[Exercise requirements]
Copy out only the lines between the line containing "phylum: Arthropoda" and the line containing "scientific name: Magusa divaricata", inclusive, changing "class" to "grouping" and keeping everything else the same.

[Stored entries]

-- -- --

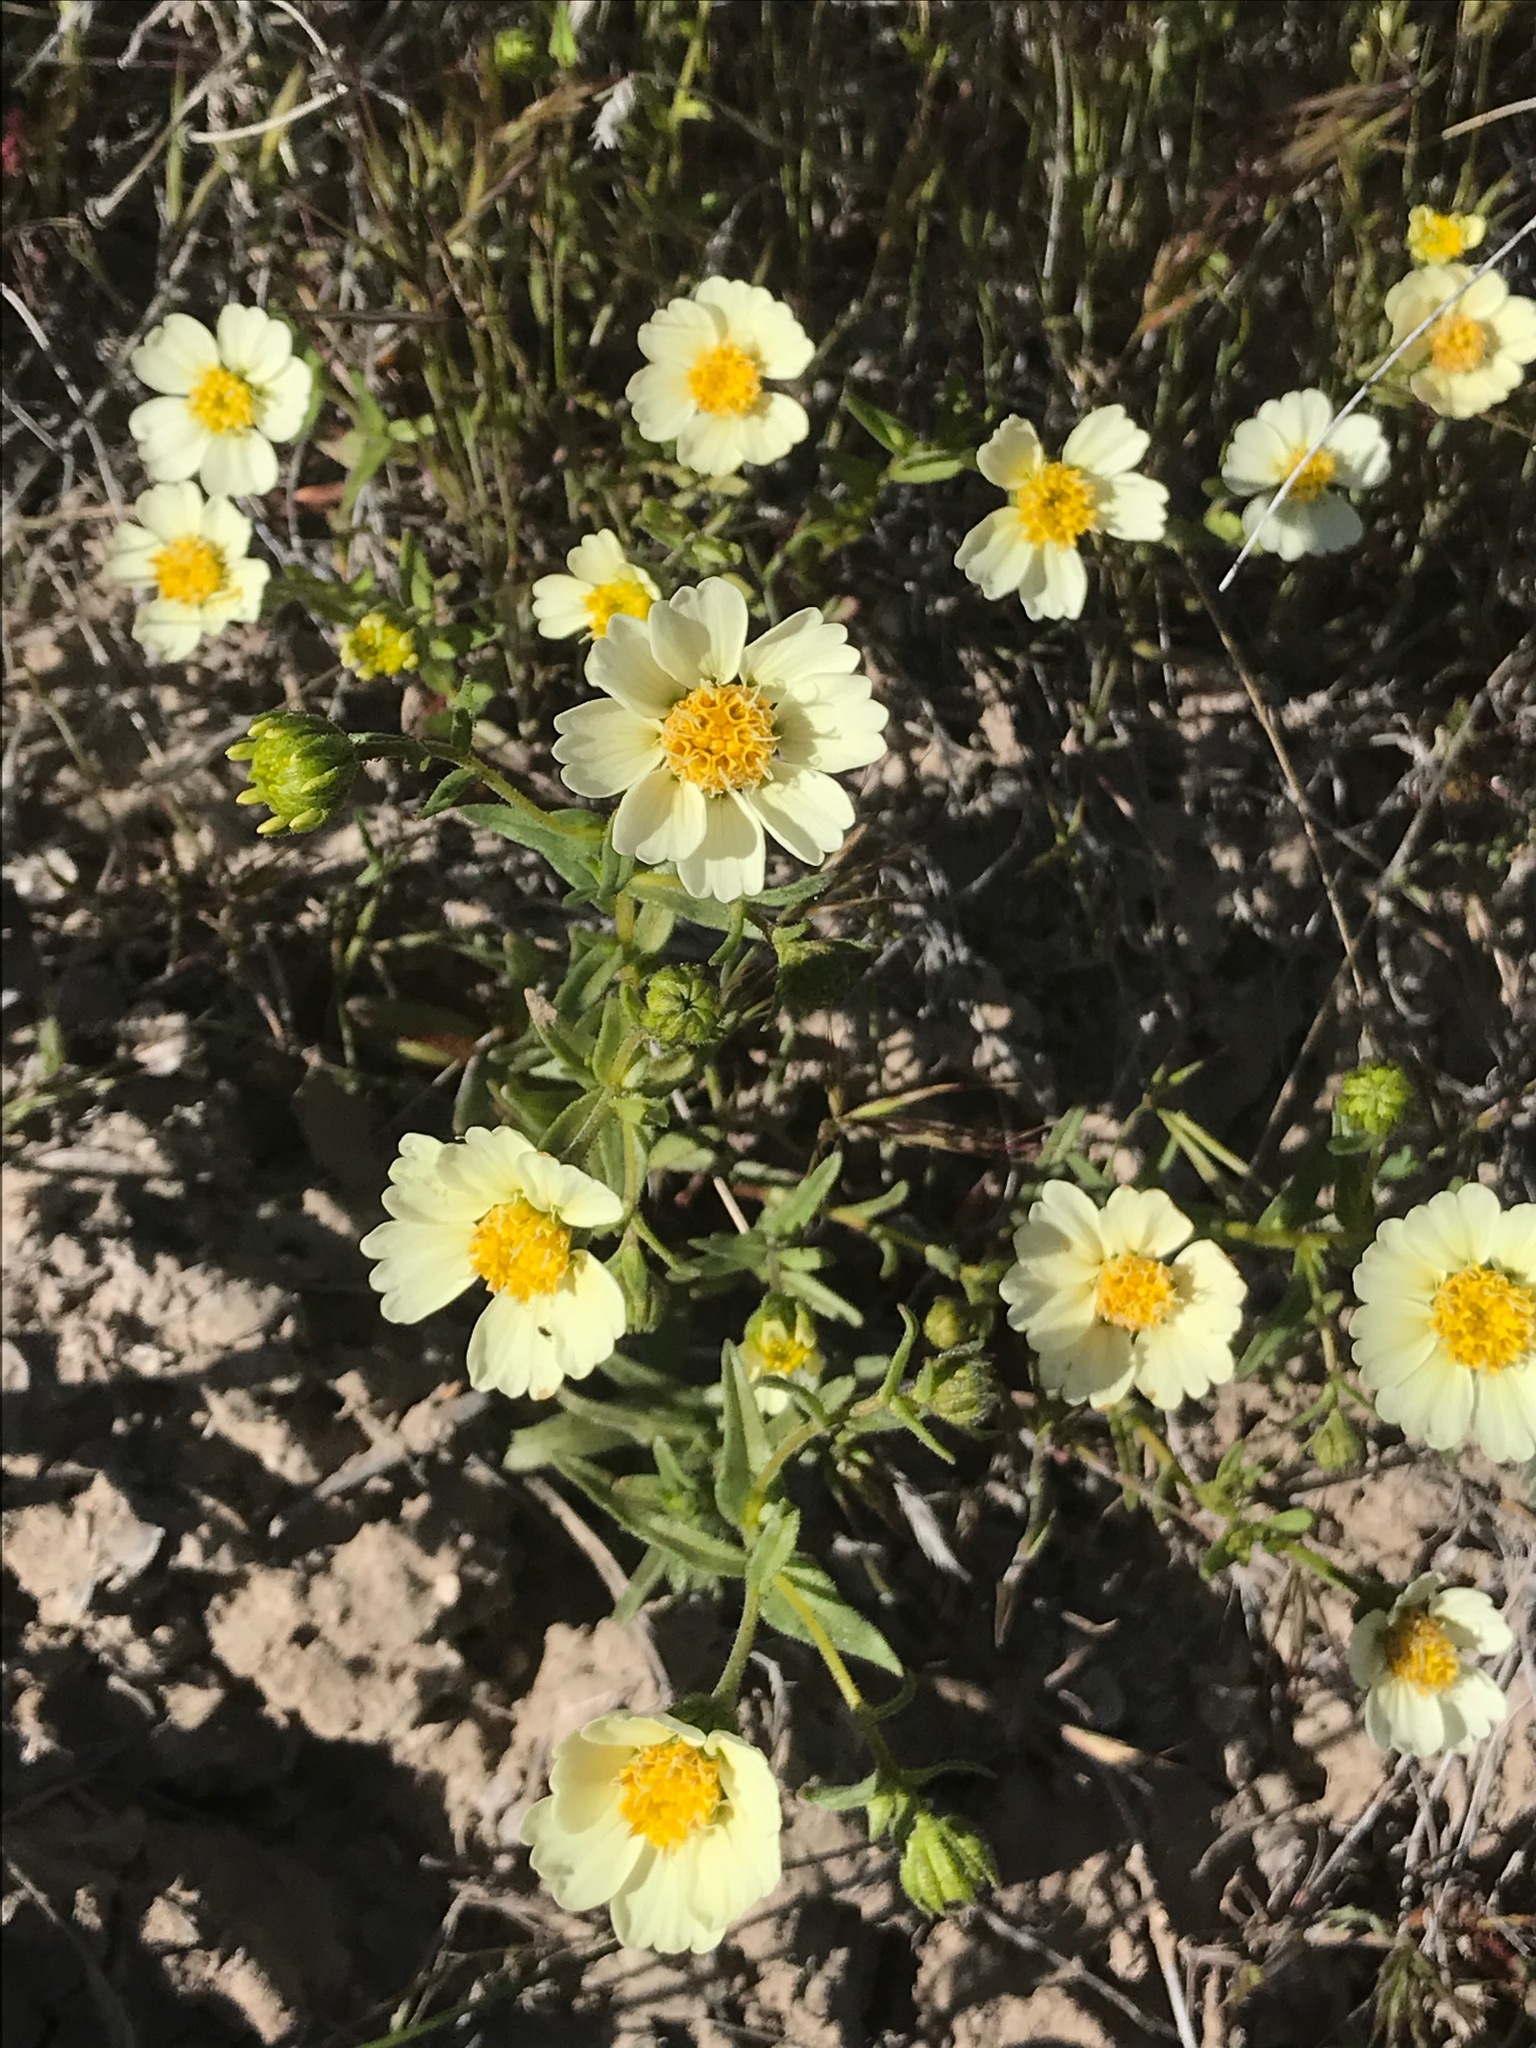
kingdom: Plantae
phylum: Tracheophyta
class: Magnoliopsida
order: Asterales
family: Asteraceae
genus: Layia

-- -- --

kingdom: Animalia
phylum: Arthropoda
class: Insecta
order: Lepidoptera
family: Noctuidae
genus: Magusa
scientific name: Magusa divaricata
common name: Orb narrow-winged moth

-- -- --

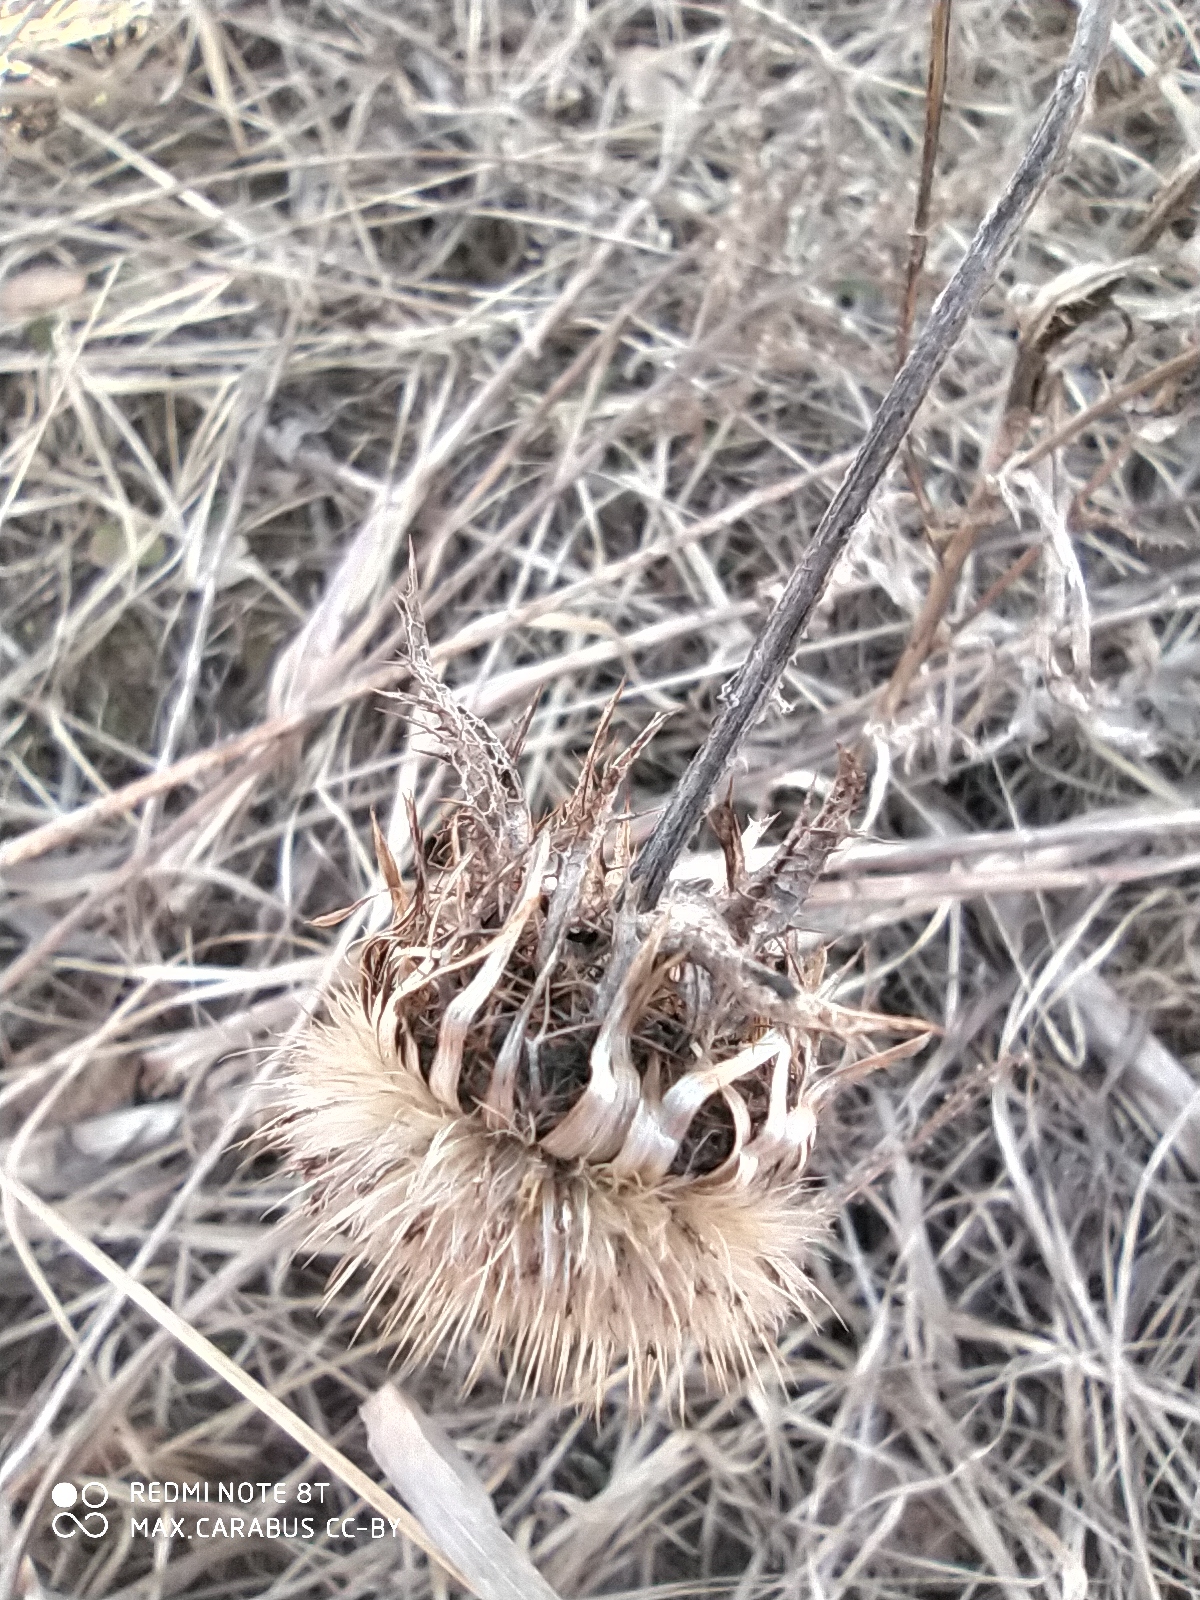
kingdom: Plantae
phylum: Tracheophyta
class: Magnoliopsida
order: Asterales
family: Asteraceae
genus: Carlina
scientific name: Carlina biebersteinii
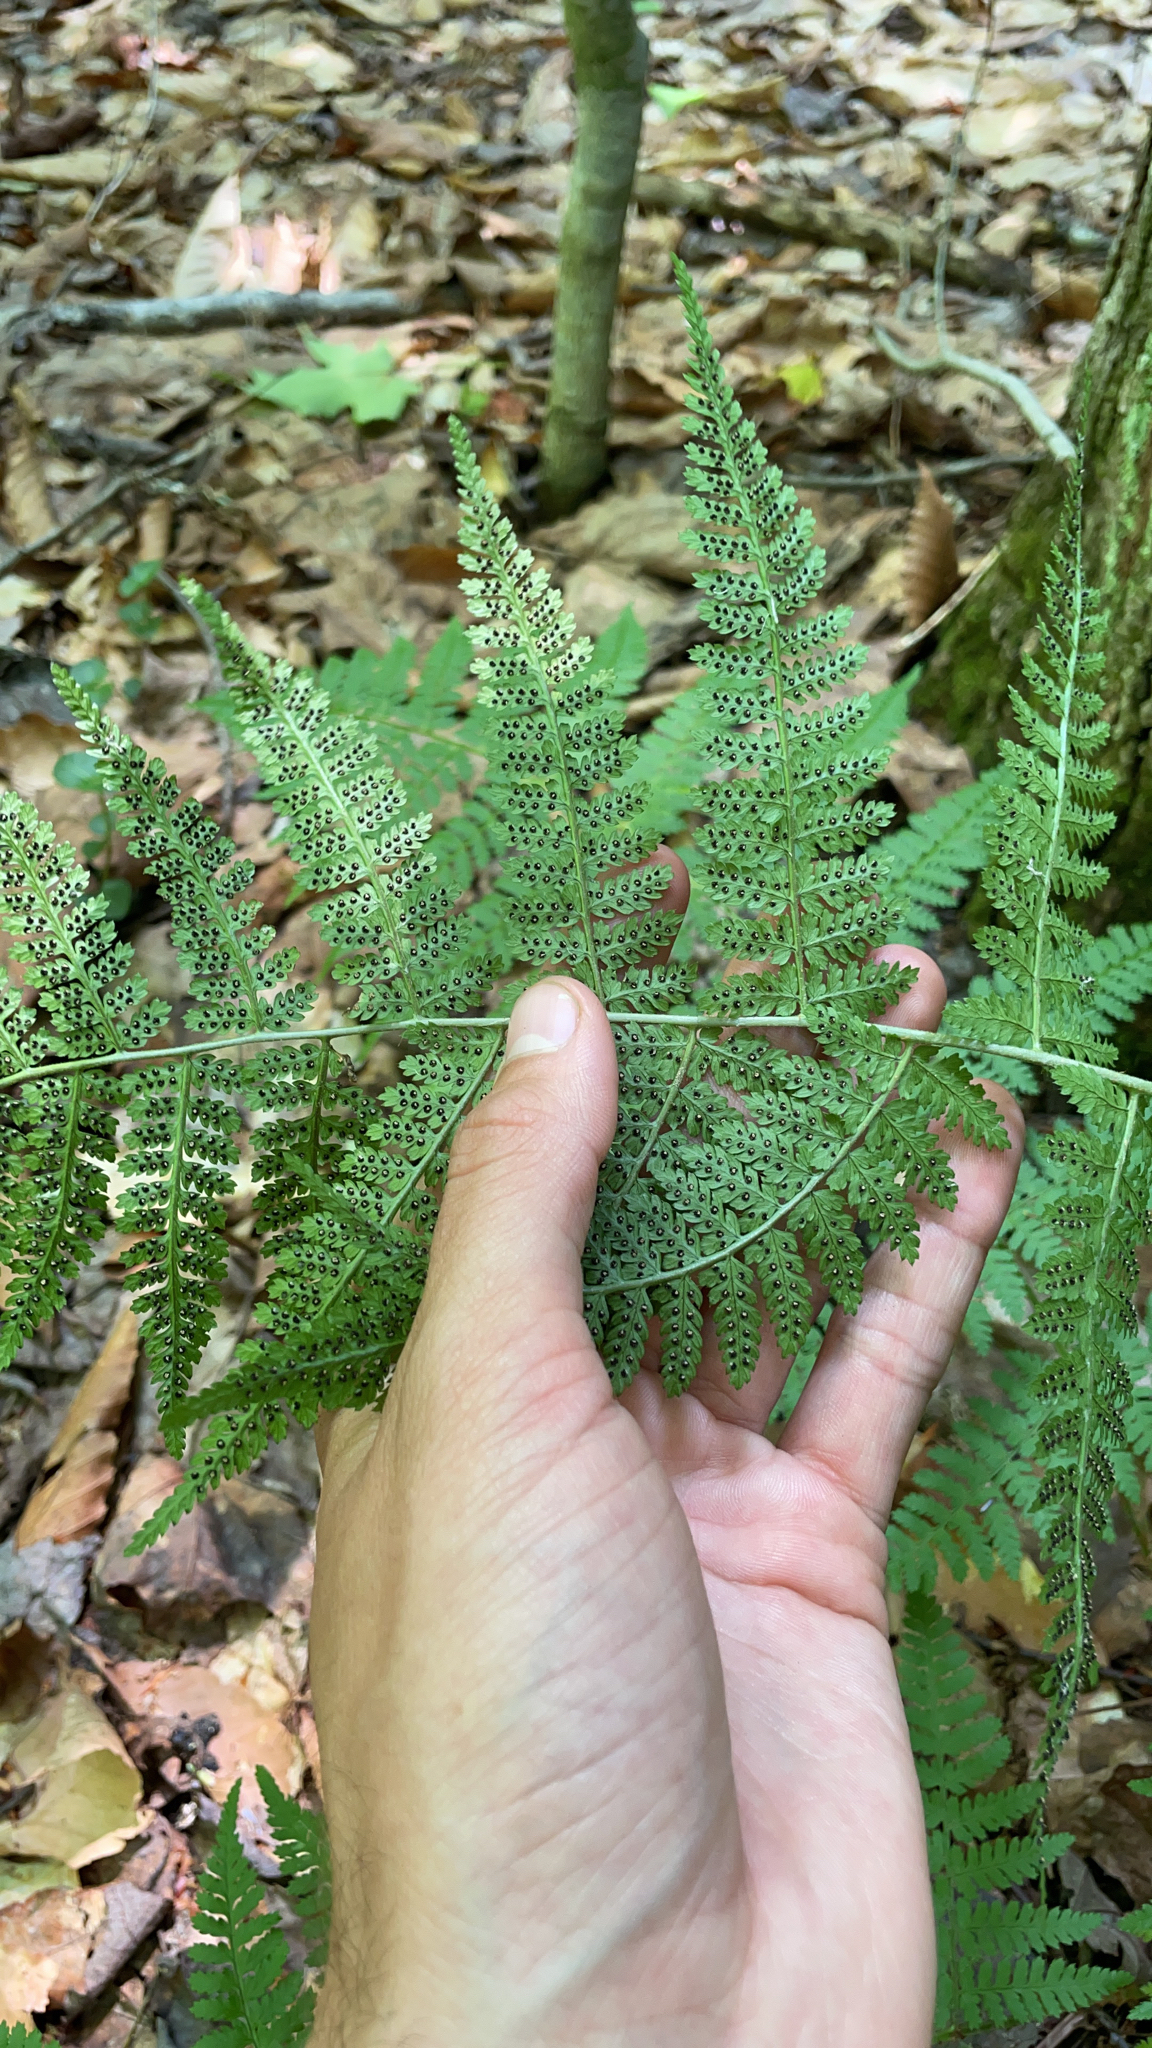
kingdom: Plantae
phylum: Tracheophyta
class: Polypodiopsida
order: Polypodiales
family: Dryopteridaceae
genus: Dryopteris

-- -- --

[The output]
phylum: Arthropoda
grouping: Insecta
order: Lepidoptera
family: Noctuidae
genus: Magusa
scientific name: Magusa divaricata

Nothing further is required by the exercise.